Cranberry for Prevention of Urinary Tract Infections in Multiple Sclerosis Patients (CANNEBERGE)

This study has been completed.
Sponsor:
Collaborators:
Pierre Fabre Laboratories
Ministry of Health, France
Information provided by (Responsible Party):
Rennes University Hospital
ClinicalTrials.gov Identifier:
NCT00280592
First received: January 20, 2006
Last updated: May 18, 2012
Last verified: May 2008
  Purpose

Bladder dysfunction occurs at some time in most patients with multiple sclerosis and these patients are prone to have recurrent urinary tract infections. Cranberry has been traditionally used for the treatment and prophylaxis of urinary tract infections but there is no reliable randomized controlled trial demonstrating evidence of cranberry's utility in this disease. The aim of our study is to assess the efficacy and safety of cranberry in the prophylaxis of urinary tract infections in patients with multiple sclerosis with a prospective randomized, double-blind and placebo-controlled clinical trial.

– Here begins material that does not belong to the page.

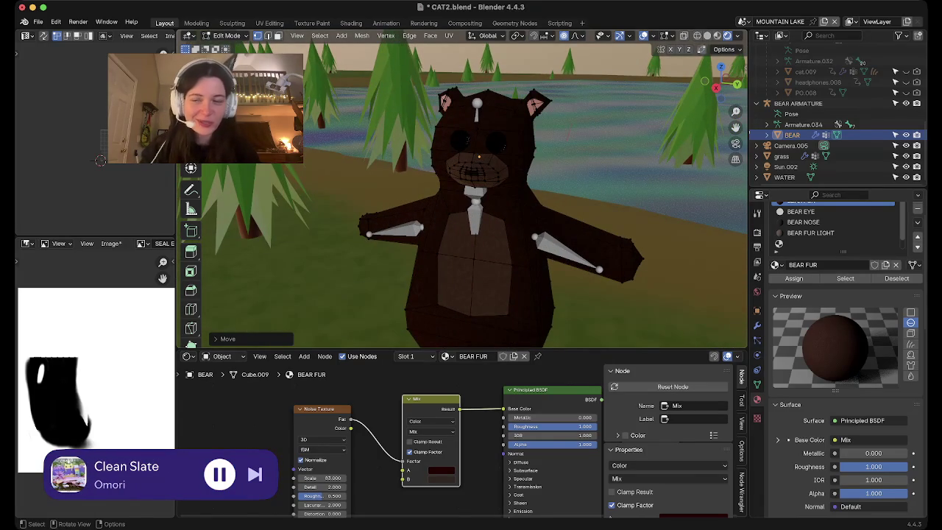
{"action": "middle_click_drag", "start_coordinate": [461, 191], "coordinate": [506, 161], "text": "shift"}
{"action": "middle_click_drag", "start_coordinate": [462, 191], "coordinate": [442, 221]}
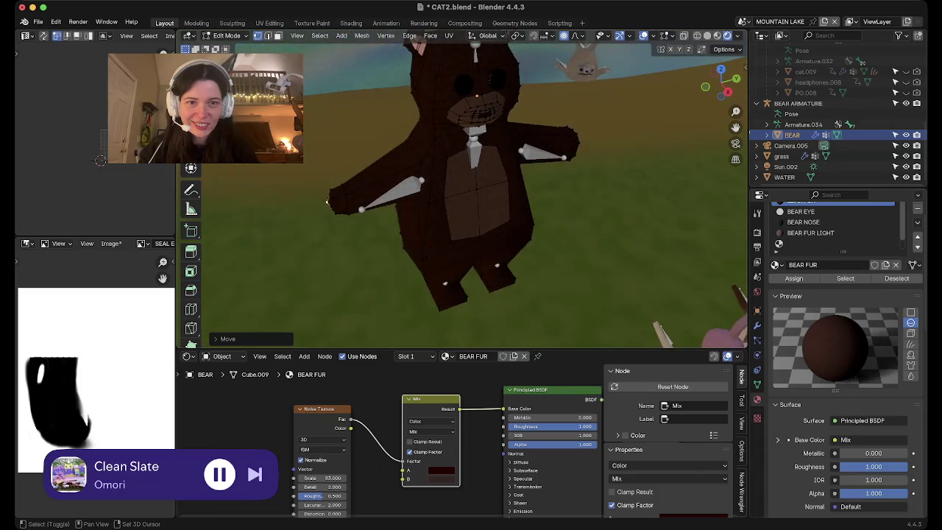
{"action": "middle_click_drag", "start_coordinate": [298, 302], "coordinate": [317, 243]}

Condition Intervention Phase
Multiple Sclerosis
Urinary Tract Infections
Bladder Dysfunction
Drug: Cranberry
Drug: Placebo
Phase 3

Study Type: Interventional
Study Design: Allocation: Randomized
Endpoint Classification: Safety/Efficacy Study
Intervention Model: Parallel Assignment
Masking: Double Blind (Subject, Caregiver, Investigator, Outcomes Assessor)
Primary Purpose: Prevention
Official Title: Prospective, Randomized, Double-blind, Placebo-controlled Study on Parallel Groups Evaluating the Efficacy and Safety of Cranberry (Vaccinium Macrocarpon) in Prevention of Urinary Tract Infections in Multiple Sclerosis Patients.

Resource links provided by NLM:


Further study details as provided by Rennes University Hospital:

Primary Outcome Measures:
  • Time to onset of a first UTI within one year of treatment. [ Time Frame: one year ] [ Designated as safety issue: No ]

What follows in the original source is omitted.